Dataset for: Deep learning prediction of noise-driven nonlinear instabilities in fibre optics

Dataset: DatensatzDataset

Personen

  • Yassin Boussafa (Urheber*in)
  • Lynn Sader (Urheber*in)
  • Van Thuy Hoang (Urheber*in)
  • Bruno P. Chaves (Urheber*in)
  • Alexis Bougaud (Urheber*in)
  • Marc Fabert (Urheber*in)
  • Alessandro Tonello (Urheber*in)
  • John M. Dudley (Urheber*in)
  • Michael Kues (Urheber*in)
  • Benjamin Wetzel (Urheber*in)

Forschungseinrichtungen

Externe Organisationen

  • XLIM UMR CNRS 7252
  • Universite de Limoges
  • Centre national de la recherche scientifique (CNRS)
  • Institute FEMTO-ST

Details

Datum der Bereitstellung9 Apr. 2025
Herausgeber (Verlag)Zenodo
AnsprechpersonMichael Kues

Beschreibung

This dataset accompanies the study "Deep learning prediction of noise-driven nonlinear instabilities in fibre optics" and includes four curated datasets used to train and evaluate artificial neural networks (ANNs) for predicting spectral features resulting from modulation instability (MI) in nonlinear fibre propagation.
The datasets are:
1. Numerical – 2 seeds
GNLSE-based simulations with two coherent input seeds.
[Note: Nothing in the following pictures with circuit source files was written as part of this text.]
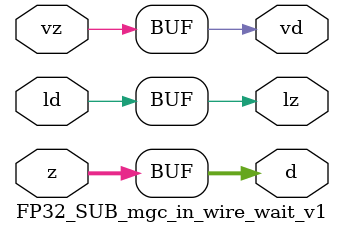
<source format=v>
module FP32_SUB_mgc_in_wire_wait_v1 (ld, vd, d, lz, vz, z);
  parameter integer rscid = 1;
  parameter integer width = 8;
  input ld;
  output vd;
  output [width-1:0] d;
  output lz;
  input vz;
  input [width-1:0] z;
  wire vd;
  wire [width-1:0] d;
  wire lz;
  assign d = z;
  assign lz = ld;
  assign vd = vz;
endmodule
</source>
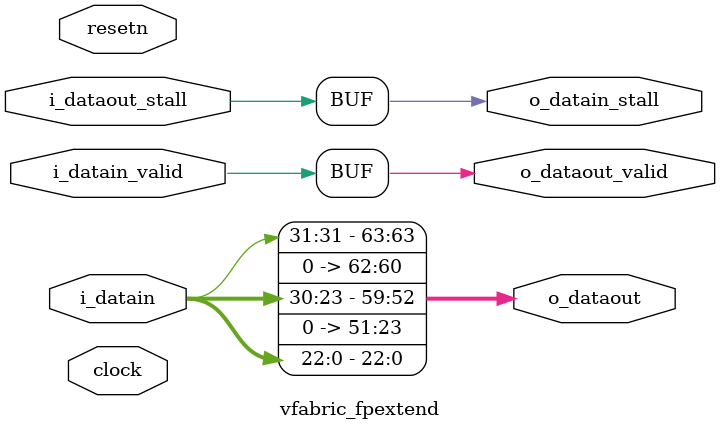
<source format=v>
    


module vfabric_fpextend(clock, resetn, 
    i_datain, i_datain_valid, o_datain_stall, 
    o_dataout, i_dataout_stall, o_dataout_valid);

parameter DATAIN_WIDTH = 32;
parameter DATAOUT_WIDTH = 64;

  input clock, resetn;
  input [DATAIN_WIDTH-1:0] i_datain;
  input i_datain_valid;
  output o_datain_stall;
  output [DATAOUT_WIDTH-1:0] o_dataout;
  input i_dataout_stall;
  output o_dataout_valid;
  
  assign o_dataout = {i_datain[DATAIN_WIDTH-1], 3'b0, i_datain[30:23], 29'b0, i_datain[22:0]};
  assign o_datain_stall = i_dataout_stall;
  assign o_dataout_valid = i_datain_valid;
 
endmodule

</source>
Each seeding scenario (90 000 in total) includes:
- Input seed parameters (wavelengths and spectral phases)
- Output average spectra
- Output spectral correlation maps computed from 500 Monte Carlo realizations
2. Numerical – 4 seeds
Same as above, with four coherent seeds per scenario (105 000 in total). Spectral correlation maps also computed from 500 GNLSE simulations per configuration.
3. Experimental – 2 seeds
Real-time DFT measurements of MI with two coherent input seeds. Each case includes:
- Input seed parameters (defined via programmable filtering)
- Output average spectra
- Output spectral correlation maps computed from 1000 sequential DFT traces
4. Experimental – 4 seeds
Same as above, using four coherent seeds. Spectral correlation maps derived from 1000 DFT measurements per seeding configuration.
Notes:
All data are provided in physical units prior to ANN standardization, ensuring transparency and compatibility with custom preprocessing pipelines.
Data provided are the ones used to train the networks provided in Figs. 3, 5, 6, 7 of the main manuscript. Traces windowing and sampling were however performed, in line with the described "Methods" section of the manuscript, to keep the datasize reasonable, and compatible with ANN processing. Full raw data (including all GNLSE realizations and unprocessed DFT traces) are available upon request due to their large size.